Lecture 6: Scoring Pipeline
Series: X Recommendation Algorithm Deep Dive Audience: MLE Intern Prerequisites: Lectures 1-5
Overview
So far we’ve studied the ML models in isolation:
- Lecture 3: Two-tower retrieval (narrow 100M posts → 1000 candidates)
- Lecture 4: Ranking transformer (score 1000 candidates with 19 action probabilities)
Now we connect the pieces. This lecture covers the full inference pipeline that executes when a user opens their “For You” feed.
Key insight: The ML models are just one component. The real system is a pipeline of sources, filters, scorers, and selectors orchestrated by Rust code.
The Pipeline Framework
X uses a composable pipeline framework (candidate-pipeline/) with 5 trait types:
// Simplified Rust pseudocode
trait Source {
fn get_candidates(&self, ctx: &Context) -> Vec<Candidate>;
}
trait Hydrator {
fn enrich(&self, candidates: Vec<Candidate>) -> Vec<Candidate>;
}
trait Filter {
fn filter(&self, candidates: Vec<Candidate>) -> Vec<Candidate>;
}
trait Scorer {
fn score(&self, candidates: Vec<Candidate>) -> Vec<ScoredCandidate>;
}
trait Selector {
fn select(&self, candidates: Vec<ScoredCandidate>) -> Vec<ScoredCandidate>;
}
Think of it as LEGO blocks:
- Sources: Generate raw candidates (where do posts come from?)

> [EXERCISE SET]
1. Output the stretch of the scoring pipeline lecture from "Lecture 6: Scoring" through "posts → 1000 candidates)", copied word for word.
2. Name every trait declared in the Rust pseudocode of the scoring pipeline lecture.
The listing is separate material and not part of the scoring pipeline lecture.

> [SOURCE DATA]
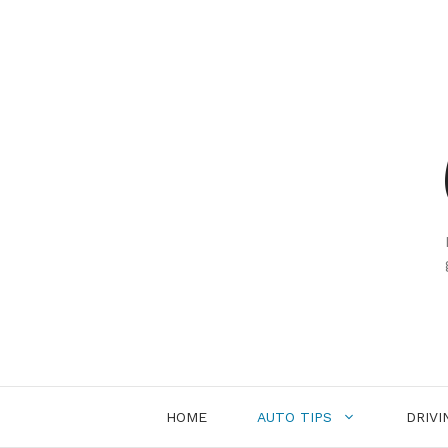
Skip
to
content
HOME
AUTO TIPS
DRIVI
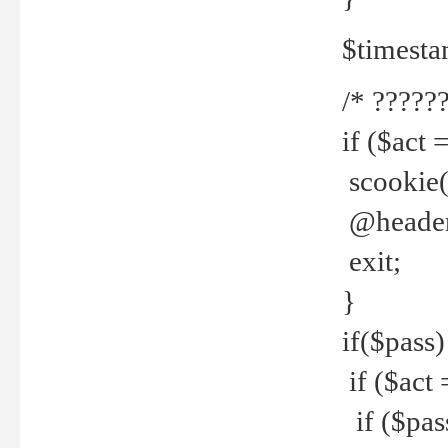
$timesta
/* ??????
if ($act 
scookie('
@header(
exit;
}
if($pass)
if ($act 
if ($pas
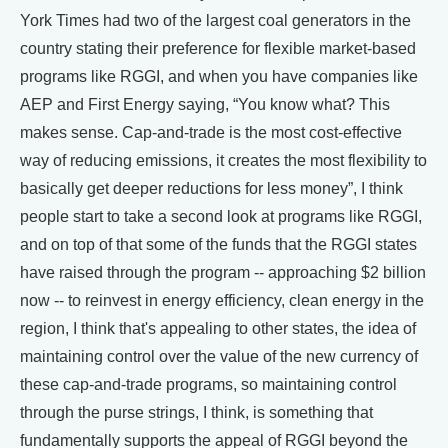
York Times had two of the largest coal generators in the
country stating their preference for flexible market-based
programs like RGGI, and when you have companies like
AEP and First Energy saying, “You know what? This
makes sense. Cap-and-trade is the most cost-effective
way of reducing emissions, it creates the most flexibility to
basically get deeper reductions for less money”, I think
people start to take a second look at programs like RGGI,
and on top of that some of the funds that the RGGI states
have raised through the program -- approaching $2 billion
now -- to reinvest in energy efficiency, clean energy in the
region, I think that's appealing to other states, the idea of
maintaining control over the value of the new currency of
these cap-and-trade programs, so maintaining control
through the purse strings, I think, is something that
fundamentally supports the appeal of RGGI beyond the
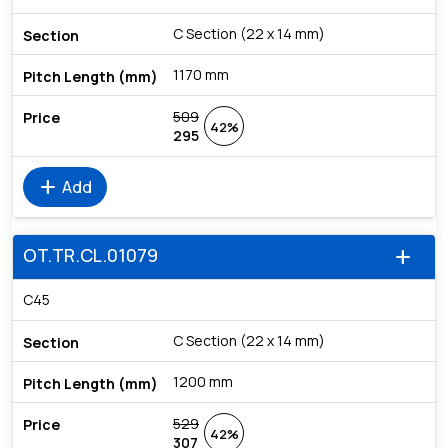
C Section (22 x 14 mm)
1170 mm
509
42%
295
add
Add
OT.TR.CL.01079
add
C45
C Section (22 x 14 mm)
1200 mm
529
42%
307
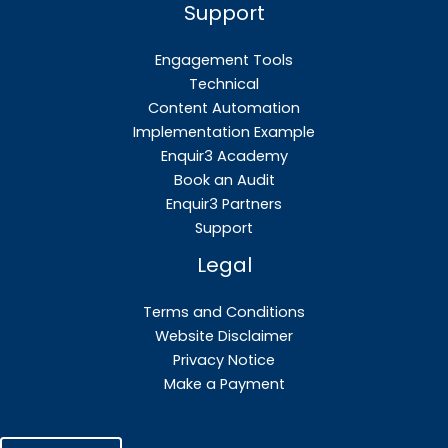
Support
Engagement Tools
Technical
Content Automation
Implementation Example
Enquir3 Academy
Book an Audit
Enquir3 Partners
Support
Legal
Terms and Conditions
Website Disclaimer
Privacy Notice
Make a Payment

--

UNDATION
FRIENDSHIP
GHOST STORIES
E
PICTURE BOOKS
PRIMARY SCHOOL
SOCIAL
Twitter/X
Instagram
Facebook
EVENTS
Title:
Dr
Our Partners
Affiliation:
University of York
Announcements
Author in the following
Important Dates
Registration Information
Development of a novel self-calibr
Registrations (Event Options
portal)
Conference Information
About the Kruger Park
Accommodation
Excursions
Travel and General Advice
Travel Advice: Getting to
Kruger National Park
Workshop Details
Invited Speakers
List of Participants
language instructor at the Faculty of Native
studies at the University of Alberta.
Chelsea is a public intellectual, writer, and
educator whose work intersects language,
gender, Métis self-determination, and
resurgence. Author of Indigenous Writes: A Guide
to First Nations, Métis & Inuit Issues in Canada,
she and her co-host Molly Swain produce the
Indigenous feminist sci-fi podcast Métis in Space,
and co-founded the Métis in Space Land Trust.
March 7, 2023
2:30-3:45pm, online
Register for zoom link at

> [TASK RESPONSES]
1.
Lecture 6: Scoring Pipeline
Series: X Recommendation Algorithm Deep Dive Audience: MLE Intern Prerequisites: Lectures 1-5
Overview
So far we’ve studied the ML models in isolation:
- Lecture 3: Two-tower retrieval (narrow 100M posts → 1000 candidates)

2. Source, Hydrator, Filter, Scorer, Selector